What the exercise asks:
For this exercise, write out each entry below exactly, omitting the images.

Pose estimation data:

::::

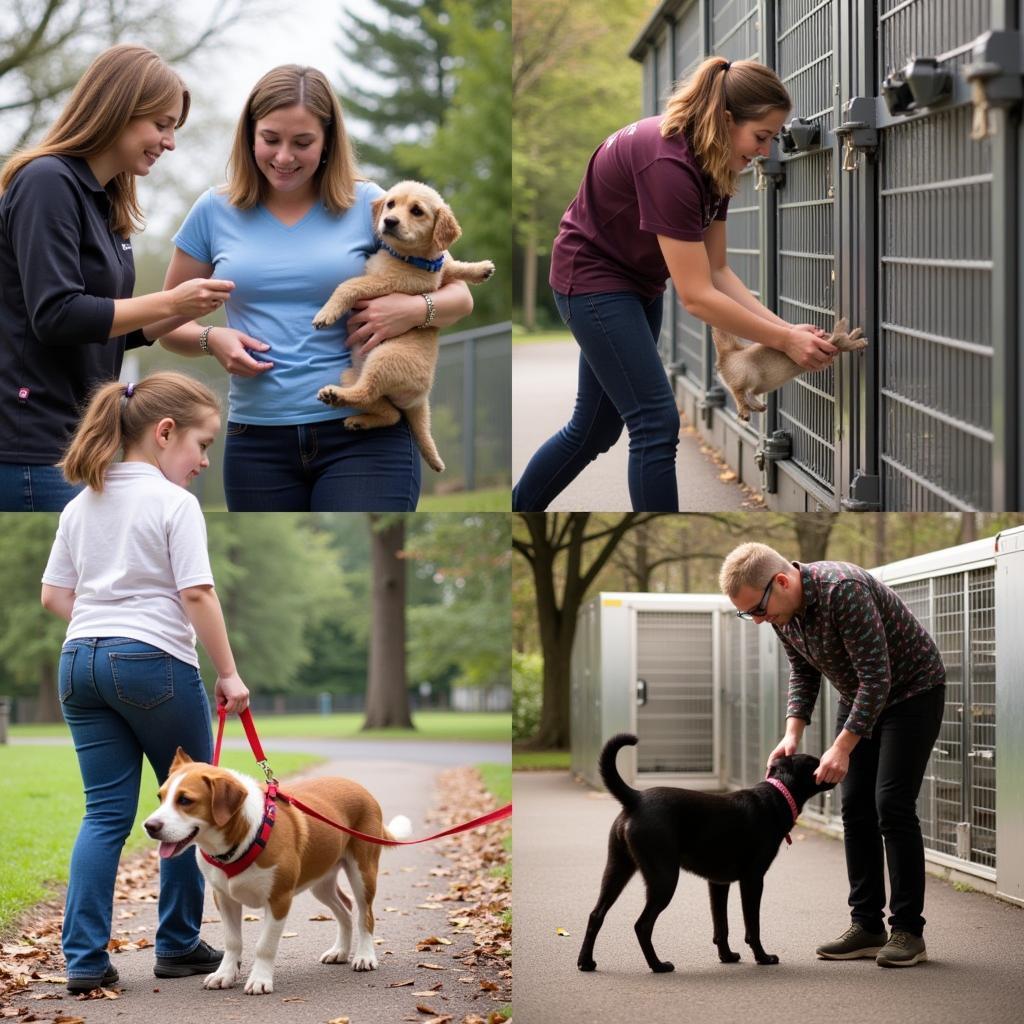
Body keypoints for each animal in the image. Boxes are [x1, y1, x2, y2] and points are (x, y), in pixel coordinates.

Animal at [144, 753, 407, 991]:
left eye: (185, 800)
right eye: (160, 797)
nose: (149, 826)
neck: (244, 836)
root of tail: (359, 787)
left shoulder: (279, 899)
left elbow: (265, 946)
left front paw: (260, 979)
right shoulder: (224, 898)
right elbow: (232, 941)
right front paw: (225, 974)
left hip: (363, 874)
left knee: (365, 915)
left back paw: (365, 956)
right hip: (321, 882)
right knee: (345, 908)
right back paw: (340, 951)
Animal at [311, 180, 495, 471]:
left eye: (417, 211)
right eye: (390, 204)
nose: (389, 221)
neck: (411, 259)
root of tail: (420, 399)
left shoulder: (380, 284)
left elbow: (347, 285)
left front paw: (325, 314)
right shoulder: (437, 273)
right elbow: (451, 264)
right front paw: (480, 269)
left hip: (383, 358)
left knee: (367, 395)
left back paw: (336, 397)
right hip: (351, 373)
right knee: (391, 413)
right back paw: (358, 419)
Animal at [573, 733, 835, 970]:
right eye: (815, 762)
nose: (832, 764)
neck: (777, 795)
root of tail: (635, 798)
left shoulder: (718, 883)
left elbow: (721, 926)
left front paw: (727, 956)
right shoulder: (752, 880)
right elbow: (752, 926)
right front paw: (763, 957)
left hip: (618, 868)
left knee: (596, 915)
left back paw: (586, 962)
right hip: (663, 878)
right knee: (642, 925)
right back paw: (658, 965)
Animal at [712, 315, 872, 419]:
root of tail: (727, 355)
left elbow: (845, 338)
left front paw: (856, 332)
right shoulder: (834, 343)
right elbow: (844, 341)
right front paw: (859, 340)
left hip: (756, 384)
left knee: (749, 394)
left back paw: (759, 407)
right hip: (744, 376)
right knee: (738, 394)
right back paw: (744, 412)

::::

Answer for the task:
Body keypoints for each animal in the image. Boxes are [x1, y1, x2, y2] and points are (x, y), in pixel coordinates.

Animal at [144, 753, 407, 991]:
left eye: (185, 800)
right eye: (160, 797)
nose: (149, 826)
neck: (244, 836)
root of tail: (359, 787)
left shoulder: (279, 899)
left elbow: (265, 946)
left front paw: (260, 979)
right shoulder: (224, 898)
right elbow: (232, 941)
right front paw: (225, 974)
left hip: (363, 874)
left knee: (365, 915)
left back paw: (365, 956)
right hip: (321, 882)
right knee: (345, 908)
right back paw: (340, 951)
Animal at [311, 180, 495, 471]:
left eye: (417, 211)
right eye: (390, 204)
nose: (389, 221)
neck: (411, 259)
root of tail: (420, 399)
left shoulder: (380, 284)
left elbow: (347, 285)
left front paw: (325, 314)
right shoulder: (437, 273)
right elbow: (451, 264)
right front paw: (480, 269)
left hip: (383, 358)
left knee: (367, 395)
left back paw: (336, 397)
right hip: (351, 373)
right knee: (391, 413)
right back paw: (358, 419)
Animal at [573, 733, 835, 970]:
right eye: (815, 762)
nose: (832, 764)
neck: (777, 795)
root of tail: (635, 798)
left shoulder: (718, 883)
left elbow: (721, 926)
left front paw: (727, 956)
right shoulder: (752, 880)
right elbow: (752, 926)
right front paw: (763, 957)
left hip: (618, 868)
left knee: (596, 915)
left back paw: (586, 962)
right hip: (663, 878)
right knee: (642, 925)
right back paw: (658, 965)
Animal at [712, 315, 872, 419]:
root of tail: (727, 355)
left elbow: (845, 338)
left front paw: (856, 332)
right shoulder: (834, 343)
right elbow: (844, 341)
right front paw: (859, 340)
left hip: (756, 384)
left knee: (749, 394)
left back paw: (759, 407)
right hip: (744, 376)
right knee: (738, 394)
right back paw: (744, 412)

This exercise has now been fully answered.